Survivor: Season 37.
In this scary day and age when one walks into long-popular restaurants to find them 20% full, setting off sirens of doom in the head (and when one hears about businesses of all types which have weathered everything, including the Great Depression, now giving up the ghost), we should make note of places that are still, despite the odds, packing them in instead of packing it in. Last night after a movie at the local indieplex (Sunshine Cleaning — good flick, and one of the rare films these days not starring Kate Winslet), we crossed the street to a restaurant in Chicago called La Creperie. French, good wine and cheese, pates, escargot, and, of course, crepes. We went to this place frequently in the seventies, and have again become semi-regulars after a taking a two-and-a-half decade hiatus. It is absolutely unchanged since its opening in 1972. When we arrived, around 8:30, both the front and back rooms were filled to capacity, except for one table that happened to be a two-top, so luckily we could be seated right away. The restaurant remained full of happy wine-drinking, snail-eating patrons the whole time we were there, and when we left between 9:30 and 10, it was busier than before — now it was standing room only, with a crowd at the bar and small vestibule waiting for tables.

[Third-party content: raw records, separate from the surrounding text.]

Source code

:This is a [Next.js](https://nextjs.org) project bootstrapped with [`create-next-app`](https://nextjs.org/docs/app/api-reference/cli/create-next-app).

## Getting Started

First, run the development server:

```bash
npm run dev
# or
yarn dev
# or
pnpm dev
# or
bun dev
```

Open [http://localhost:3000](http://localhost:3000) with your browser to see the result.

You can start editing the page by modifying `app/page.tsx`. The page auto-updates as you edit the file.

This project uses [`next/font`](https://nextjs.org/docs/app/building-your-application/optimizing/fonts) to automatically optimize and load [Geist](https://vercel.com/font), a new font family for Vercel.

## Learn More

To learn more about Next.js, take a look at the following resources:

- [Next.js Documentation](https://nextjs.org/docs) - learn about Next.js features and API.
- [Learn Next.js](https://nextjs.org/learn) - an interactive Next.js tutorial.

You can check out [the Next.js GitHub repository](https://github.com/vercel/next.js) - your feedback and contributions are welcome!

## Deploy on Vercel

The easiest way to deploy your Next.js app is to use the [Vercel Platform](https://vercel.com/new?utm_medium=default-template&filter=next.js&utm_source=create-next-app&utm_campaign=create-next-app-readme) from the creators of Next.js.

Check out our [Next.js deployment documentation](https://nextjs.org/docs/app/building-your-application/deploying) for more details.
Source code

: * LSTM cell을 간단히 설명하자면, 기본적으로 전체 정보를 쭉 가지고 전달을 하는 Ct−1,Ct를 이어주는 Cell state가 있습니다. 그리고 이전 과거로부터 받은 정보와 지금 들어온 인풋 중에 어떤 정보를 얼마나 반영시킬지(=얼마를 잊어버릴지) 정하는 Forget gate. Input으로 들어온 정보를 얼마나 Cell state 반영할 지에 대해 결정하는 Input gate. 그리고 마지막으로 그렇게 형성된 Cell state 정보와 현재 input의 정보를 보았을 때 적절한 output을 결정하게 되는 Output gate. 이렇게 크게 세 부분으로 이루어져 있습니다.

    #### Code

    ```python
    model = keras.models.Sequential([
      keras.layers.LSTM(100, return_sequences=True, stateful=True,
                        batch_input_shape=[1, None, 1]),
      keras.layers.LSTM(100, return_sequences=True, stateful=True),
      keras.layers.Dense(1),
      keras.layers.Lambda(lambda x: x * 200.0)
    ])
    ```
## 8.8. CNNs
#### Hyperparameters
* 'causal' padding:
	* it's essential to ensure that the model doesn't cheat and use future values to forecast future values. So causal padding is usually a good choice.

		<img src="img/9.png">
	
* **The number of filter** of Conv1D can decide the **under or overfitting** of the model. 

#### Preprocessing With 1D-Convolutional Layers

The snails were wonderful, fresh-tasting, bathing in garlicky goodness. The crepes were good as always. The wine was lovely. The continued success of La Creperie may have a lot to do with the fact that a twosome can dine in reasonable sophistication, have a cup of bisque, some snails or a salad after that, entrees, and a couple of glasses of good wine — and still get out of there for under a C-note, tax and 20% tip included.
Another reason might be it’s still owned and run by the couple who opened it in 72, when crepes were all the thing. (Can anyone say “Magic Pan”?) She’s from Joliet, he’s from France. Their story can be found by scrolling down a little here.